A multi-language library for translating commands between PyTorch, TensorFlow, and TensorFlow.js
Other
56 stars 15 forks source link

Incorrect mapping of pytorch functions having underscores. #143

Open hafenkran opened 3 years ago

hafenkran commented 3 years ago

Description

Yesterday I discovered a possible bug in the lookup of pytorch functions while doing some of the examples from your PySyft repository (Part 8). I was able to track down the error to this library. The problem is about the mapping of pytorch functions with underscores (e.g. log_softmax).

By executing the code from "How to Reproduce", I get the following exception:

KeyError                                  Traceback (most recent call last)
<ipython-input-66-70a2e7eff419> in <module>()
     17 
     18 # translate the command
---> 19 translated_cmd = threepio.translate(cmd, lookup_command=True)
     20 translated_cmd[0].execute_routine()

/usr/local/lib/python3.6/dist-packages/pythreepio/threepio.py in translate(self, cmd, lookup_command)
    106     def translate(self, cmd: Command, lookup_command: bool = False) -> List[Command]:
    107         from_info = self.commands[self.from_lang][
--> 108             self._normalize_func_name(cmd.function_name, self.from_lang)
    109         ]
    110         if len(from_info) > 1:

KeyError: 'logsoftmax'

The problem here is that the "logsoftmax" function cannot be found in the dictionary while I was looking for "log_softmax". However, there exists an entry for "log_softmax" in the lookup dictionary (I debugged into self.command).

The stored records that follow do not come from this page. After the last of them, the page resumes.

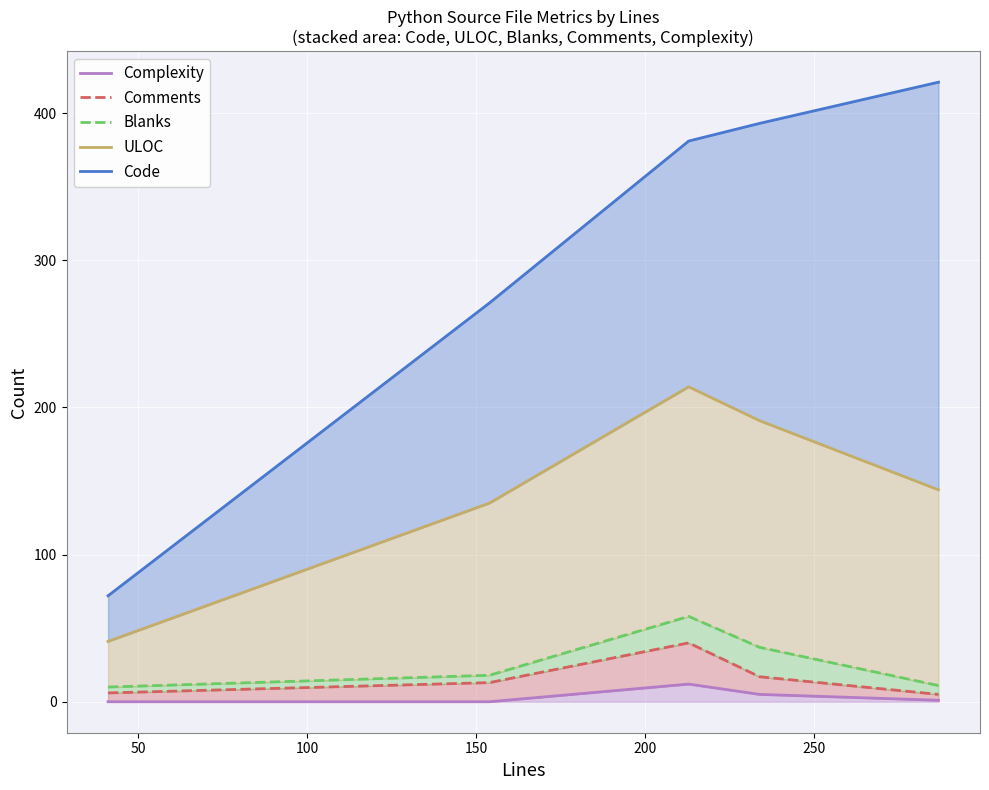

How many distinct data groups are displayed?

5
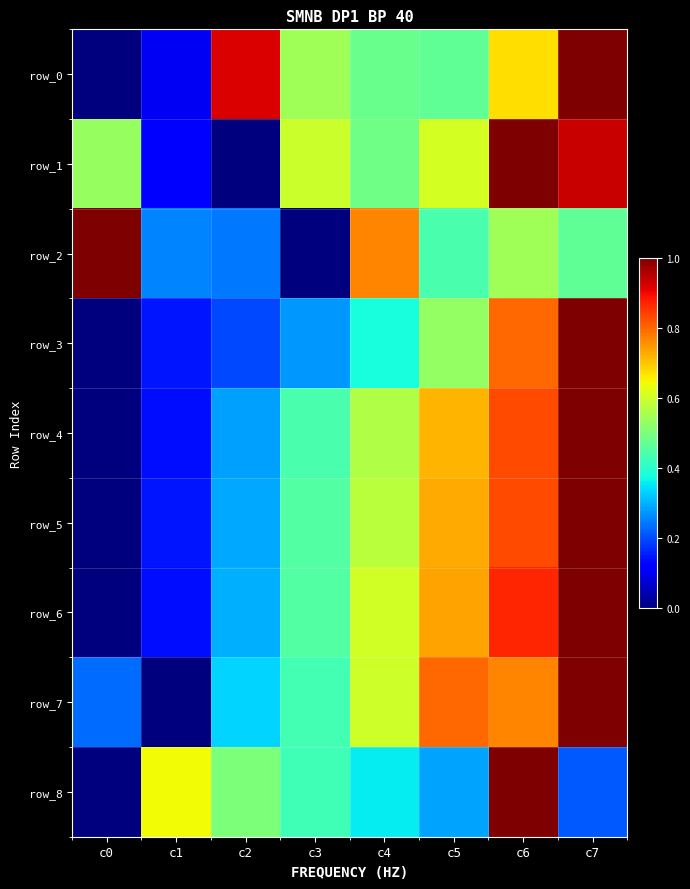

Is the value of row_4 at c6 greater than the value of row_6 at c4?

Yes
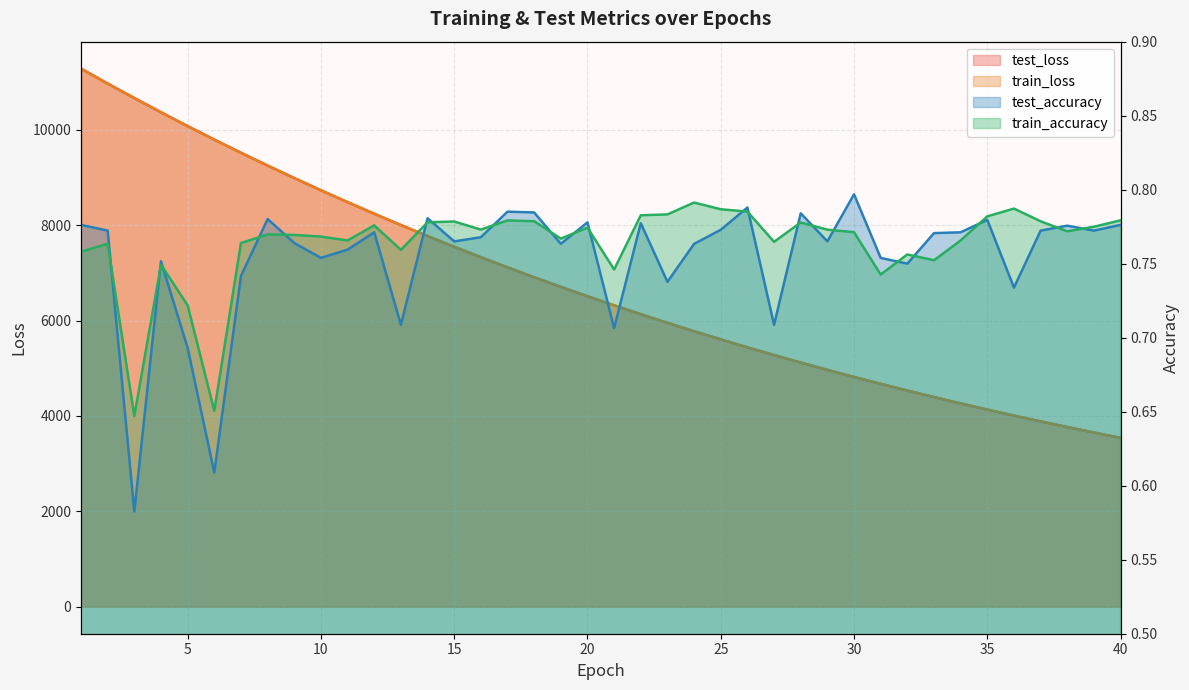

True or false: test_accuracy and test_loss cross at least once.

False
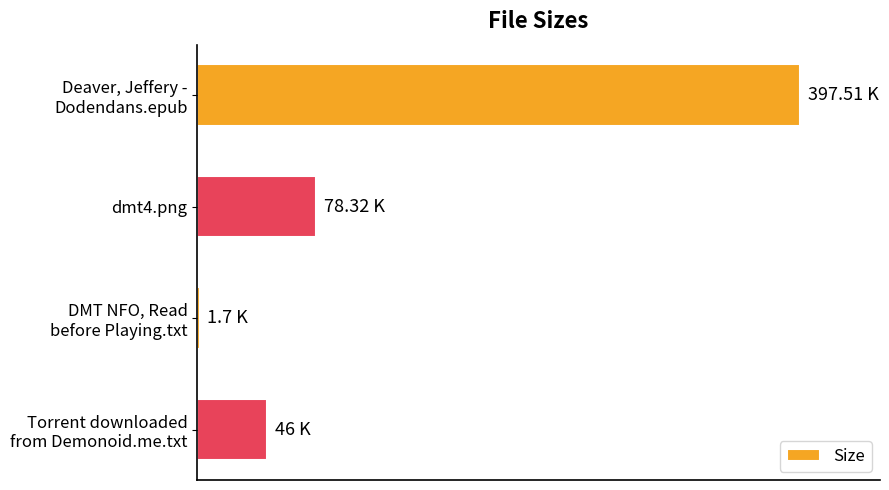

List the labels in order of value, largest first.

Deaver, Jeffery -
Dodendans.epub, dmt4.png, Torrent downloaded
from Demonoid.me.txt, DMT NFO, Read
before Playing.txt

There are two possible reasons for this. First, it is intended that the _normalize_func_name() method always removes underscores by applying a regex.sub("", func_name) with r"[^a-zA-Z]" as the regex. In this case, the pythreepio/static/mapped_commands_full.json - which is used to populate the self.commands dictionary - is wrong. I was also able to track down some commit that introduced the underscores issue into the mapped_commands_full.json (formerly named mapped_commands.json - see here: https://github.com/OpenMined/Threepio/commit/ad3bc159d23afa6d22784c65edc83935c40f3b1c) Second, it is now wanted to support functions with underscores (like the new mapped_commands_full.json is listing). Then, however, the _normalize_func_name() method needs to be adjusted by, for instance, applying a regex like r"[^a-zA-Z_]", because otherwise commands having underscores (e.g. log_softmax) will not get mapped.

What would be the correct way to fix this?

How to Reproduce

Either making use of Part 8 in the PySyft example section or by executing the following example:

import tensorflow as tf
import torch.nn.functional

from pythreepio.threepio import Threepio
from pythreepio.command import Command

threepio = Threepio("torch", "tf", tf)

args = [
       tf.constant([[1., 0.], [0., 1.]]),
       tf.constant([[0., 1.], [1., 0.]])
]

kwargs = {}
# corresponding to torch.nn.functional.log_softmax
cmd = Command("log_softmax", args, kwargs)

# translate the command
translated_cmd = threepio.translate(cmd, lookup_command=True)
translated_cmd[0].execute_routine()

Expected Behavior

Functions that have an underscore get mapped correctly.

Screenshots

-

System Information

I think it doesn't matter.

Additional Context

Add any other context about the problem here.